Options for cones: an actual metal purpose-made cone, which can be purchased online from either Amazon or feathermanequipment.com or a variety of other places. For US farmers we recommend featherman as they are made in the USA and often equipment from other places has a low quality rating. Gary built their Whizbang Plucker with their original plans for a friend back in 2009. A 1-gallon jug with the bottom cut off and the neck cut wide enough for a hen or duck’s head to pass through, nailed to a tree. A traffic cone with the hole on top cut a little wider to allow the head to pass through, nailed to a tree or post. A 5-gallon bucket with the bottom cut off, cut down the side, and twisted into a cone shape, nailed to a tree or post. This is what we did for the first year.
Chilling:
For meat, the birds should be chilled to 45 degrees. (WSDA requires to be able to show the process used to chill a bird to 45 degrees within 4 hours of killing). Plunging them right into ice water is perfect for this. You will want to have LOTS of ice on hand if you are butchering a lot of birds! You will need twice as much as you think for a hot day. For just one bird, it’s less of a concern!
Storing and using:
- Birds should be chilled fully, then drip dried and can be patted dry with paper towels if you like.
- If freezing: They need to be patted nice and dry before sealing or you will have lakes of water in your packaging, which is not beneficial to flavor or appearance.
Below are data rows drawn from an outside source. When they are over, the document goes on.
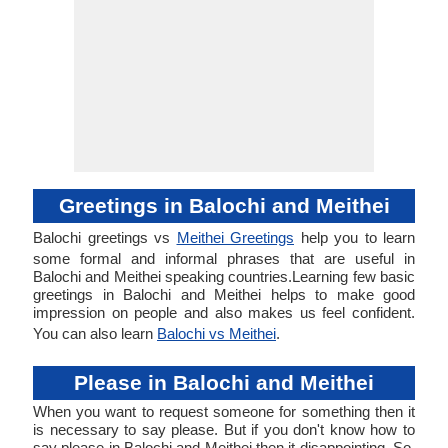
Greetings in Balochi and Meithei
Balochi greetings vs
Meithei Greetings
help you to learn
some formal and informal phrases that are useful in
Balochi and Meithei speaking countries.Learning few basic
greetings in Balochi and Meithei helps to make good
impression on people and also makes us feel confident.
You can also learn
Balochi vs Meithei
.
Please in Balochi and Meithei
When you want to request someone for something then it
is necessary to say please. But if you don't know how to
say please in Balochi and Meithei then it disappointing. So,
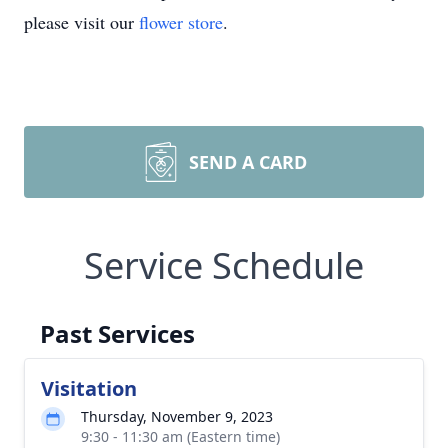
please visit our
flower store
.
SEND A CARD
Service Schedule
Past Services
Visitation
Thursday, November 9, 2023
9:30 - 11:30 am (Eastern time)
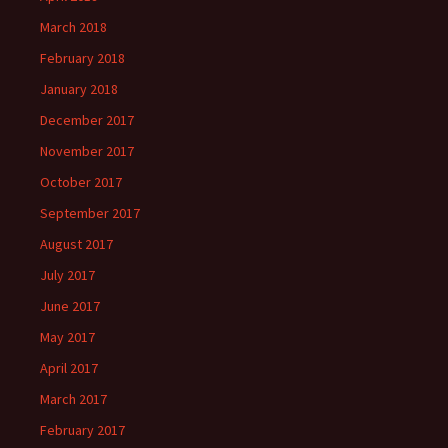
March 2018
February 2018
January 2018
December 2017
November 2017
October 2017
September 2017
August 2017
July 2017
June 2017
May 2017
April 2017
March 2017
February 2017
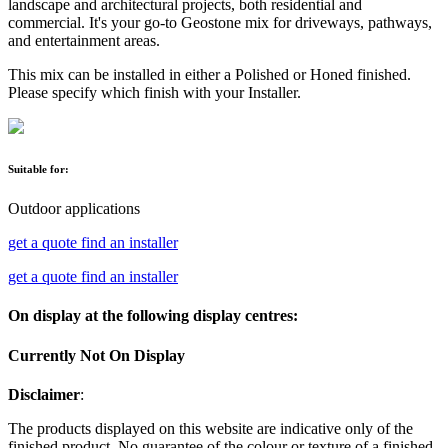
landscape and architectural projects, both residential and
commercial. It's your go-to Geostone mix for driveways, pathways,
and entertainment areas.
This mix can be installed in either a Polished or Honed finished.
Please specify which finish with your Installer.
Suitable for:
Outdoor applications
get a quote
find an installer
get a quote
find an installer
On display at the following display centres:
Currently Not On Display
Disclaimer
:
The products displayed on this website are indicative only of the
finished product. No guarantee of the colour or texture of a finished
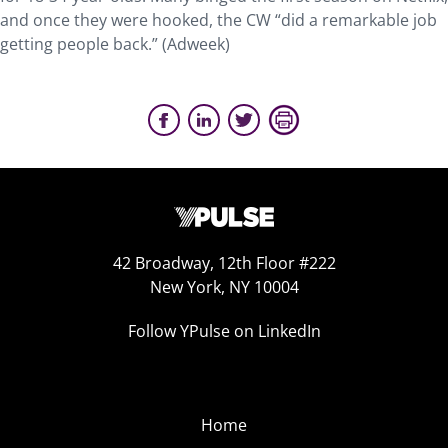
and once they were hooked, the CW “did a remarkable job
getting people back.” (Adweek)
42 Broadway, 12th Floor #222
New York, NY 10004
Follow YPulse on LinkedIn
Home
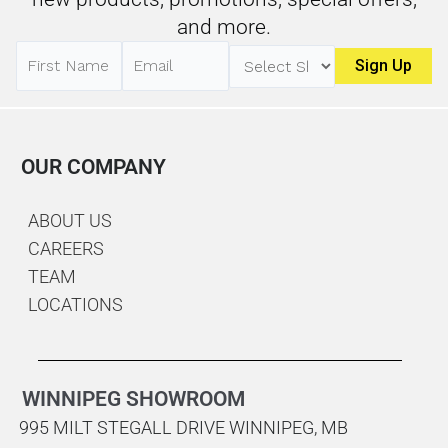
and more.
OUR COMPANY
ABOUT US
CAREERS
TEAM
LOCATIONS
WINNIPEG SHOWROOM
995 MILT STEGALL DRIVE WINNIPEG, MB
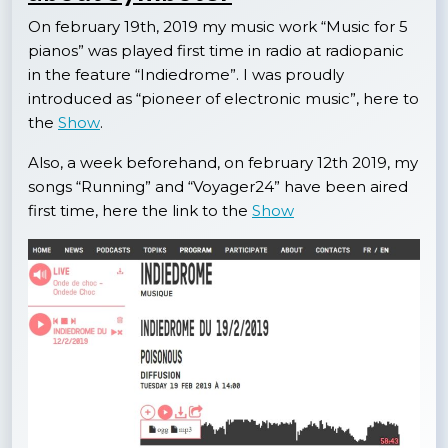
On february 19th, 2019 my music work “Music for 5
pianos” was played first time in radio at radiopanic
in the feature “Indiedrome”. I was proudly
introduced as “pioneer of electronic music”, here to
the
Show
.
Also, a week beforehand, on february 12th 2019, my
songs “Running” and “Voyager24” have been aired
first time, here the link to the
Show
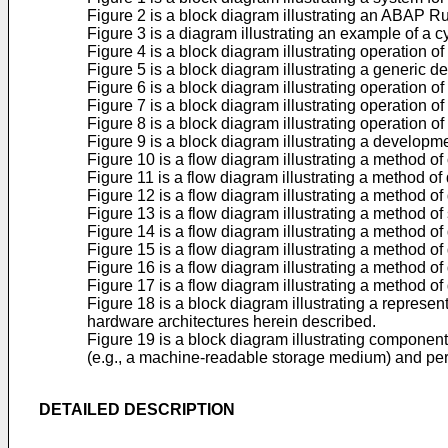
Figure 2 is a block diagram illustrating an ABAP 
Figure 3 is a diagram illustrating an example of a
Figure 4 is a block diagram illustrating operation 
Figure 5 is a block diagram illustrating a generi
Figure 6 is a block diagram illustrating operation 
Figure 7 is a block diagram illustrating operation 
Figure 8 is a block diagram illustrating operation 
Figure 9 is a block diagram illustrating a develop
Figure 10 is a flow diagram illustrating a method
Figure 11 is a flow diagram illustrating a method 
Figure 12 is a flow diagram illustrating a method 
Figure 13 is a flow diagram illustrating a method 
Figure 14 is a flow diagram illustrating a method o
Figure 15 is a flow diagram illustrating a method 
Figure 16 is a flow diagram illustrating a method 
Figure 17 is a flow diagram illustrating a method 
Figure 18 is a block diagram illustrating a repres
hardware architectures herein described.
Figure 19 is a block diagram illustrating compone
(e.g., a machine-readable storage medium) and per
DETAILED DESCRIPTION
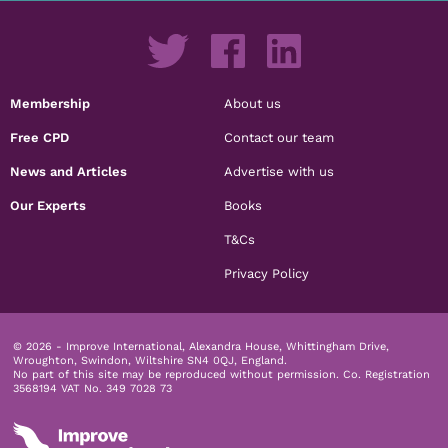
Membership
About us
Free CPD
Contact our team
News and Articles
Advertise with us
Our Experts
Books
T&Cs
Privacy Policy
© 2026 - Improve International, Alexandra House, Whittingham Drive,
Wroughton, Swindon, Wiltshire SN4 0QJ, England.
No part of this site may be reproduced without permission.
Co. Registration
3568194 VAT No. 349 7028 73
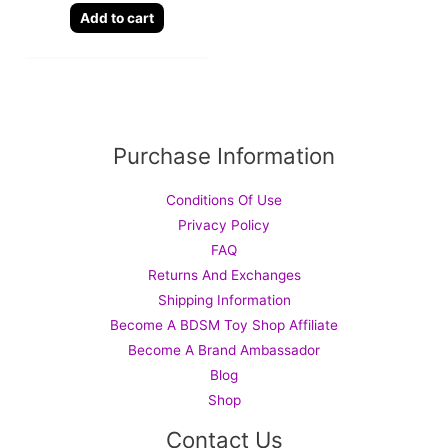
Add to cart
Purchase Information
Conditions Of Use
Privacy Policy
FAQ
Returns And Exchanges
Shipping Information
Become A BDSM Toy Shop Affiliate
Become A Brand Ambassador
Blog
Shop
Contact Us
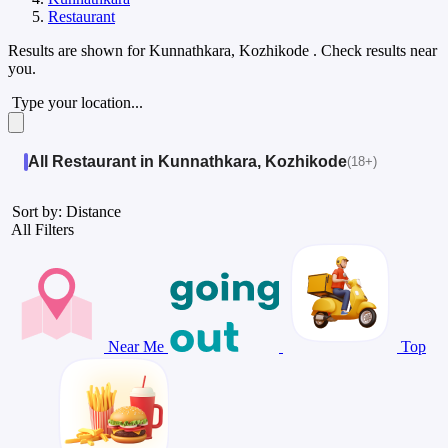
Restaurant
Results are shown for
Kunnathkara, Kozhikode
. Check results near
you.
Type your location...
All Restaurant in Kunnathkara, Kozhikode
(18+)
Sort by: Distance
All Filters
Near Me
Top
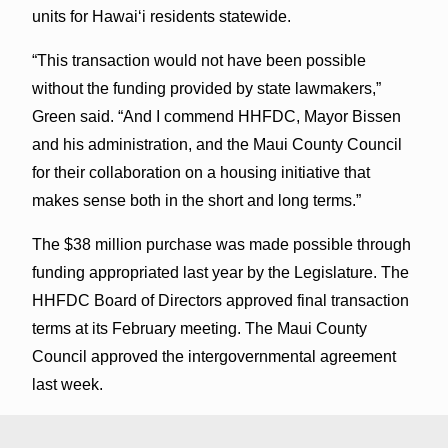
units for Hawaiʻi residents statewide.
“This transaction would not have been possible
without the funding provided by state lawmakers,”
Green said. “And I commend HHFDC, Mayor Bissen
and his administration, and the Maui County Council
for their collaboration on a housing initiative that
makes sense both in the short and long terms.”
The $38 million purchase was made possible through
funding appropriated last year by the Legislature. The
HHFDC Board of Directors approved final transaction
terms at its February meeting. The Maui County
Council approved the intergovernmental agreement
last week.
- fIf you are just butchering a hen for stew or broth, you still want her to fully chill for tender meat, or so I am told. We have taken old hens that we know would be too chewy to eat anyway, and put right into the pot. The dogs are happy to eat the carcass afterwards.
- Organs need to be process and stored fast, within a day; they don’t last long. Organs chill quickly (we place ours in bins on ice as we butcher), and of course can be used right away. We often start a broth pot the same day we butcher.
Clean up!
- Clean everything right away, it will start to smell very quickly!
- We do not use bleach or chemicals in our cleaning process, we use tons of water throughout, and Thieves spray between things and everywhere at the end. You can also use vinegar.
- Hang, drip dry, invert, etc. Maybe take a hot shower (we are always cold after butchering!). Eat something hot and tasty!